Sooner or later they will kill them. Since monocytes give rise to a variety of macrophages (with more reperatory or stimulatory capacities) it strongly is influenced by your culture conditions and stimulations. In vivo CD8+T-cells need CD4+ T cell help. Especially when they r antigen inexperienced. I don't know what kind of cd8+t-cells you'll use.
Meybe you'll need a restimulation (after 1 week e.g.) and the addition of cytokines like IL-2 and/or IL-15 to see a strong and potent killing. I'm no real expert, though
I got some experiences with dendritic cells derived from monocytes and CD8+T-cells in vitro.
The proportion of T-cells reactive against that specific HLA is going to be very small. As Robert said, you would have to undergo a complete in-vitro antigen-dependent expansion process, in order to grow the alloreactive compartment up to a meaningful proportion of the total T-cell pool. It's very difficult to do this on purpose, and certainly takes a long time. If you see your monocytes dying in the short run, it's probably due to a different mechanism.

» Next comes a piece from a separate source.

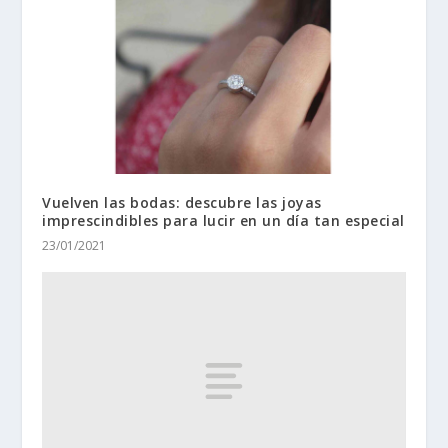
Vuelven las bodas: descubre las joyas
imprescindibles para lucir en un día tan especial
23/01/2021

Thank you. for your input. I would add that these T cells are specific for a certain HLA-restricted antigen and have been expanded in cultture for at least 2 weeks to enrich the population for CD8+ T cells. Would such an expansion protocol sufficiently generate T cells that are capable of an allogenic reaction against HLA-mismatched monocytes? If not, could you comment on what alternative mechanism is responsible for this observed "allogenic rejection" of monocytes? Thanks in advance.
Now I'm a little confused. Do you have already CD8+ T Cells primed for this specific HLA subtype? (primary and or restimulation!?) if so, they should kill your monocytes really fast, in my opinion.

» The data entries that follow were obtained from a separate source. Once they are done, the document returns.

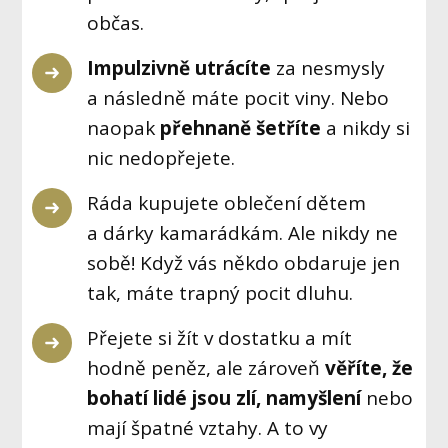
občas.
Impulzivně utrácíte
za nesmysly
a následně máte pocit viny. Nebo
naopak
přehnaně šetříte
a nikdy si
nic nedopřejete.
Ráda kupujete oblečení dětem
a dárky kamarádkám. Ale nikdy ne
sobě! Když vás někdo obdaruje jen
tak, máte trapný pocit dluhu.
Přejete si žít v dostatku a mít
hodně peněz, ale zároveň
věříte, že
bohatí lidé jsou zlí, namyšlení
nebo
mají špatné vztahy. A to vy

The CD8+ T cells are primed for a specific MHC Class complex (consisting of a specific peptide). This complex is presented by a target cell line - that is not the monocyte. The monocyte is a third cell type that is artificially added to the 3-cell co-culture. The objective is to investigate the effect of monocytes on the interaction between the primed CD8+ T cells and the MHC:peptide-presenting target cell line (where TCR binding is peptide specific and restricted to that particular MHC Class). I observed that the effect seen with autologous monocytes was, instead, more short-lived when we used allogenic monocytes. Does this clarify? Please let me know where I can further clarify. Thanks Robert!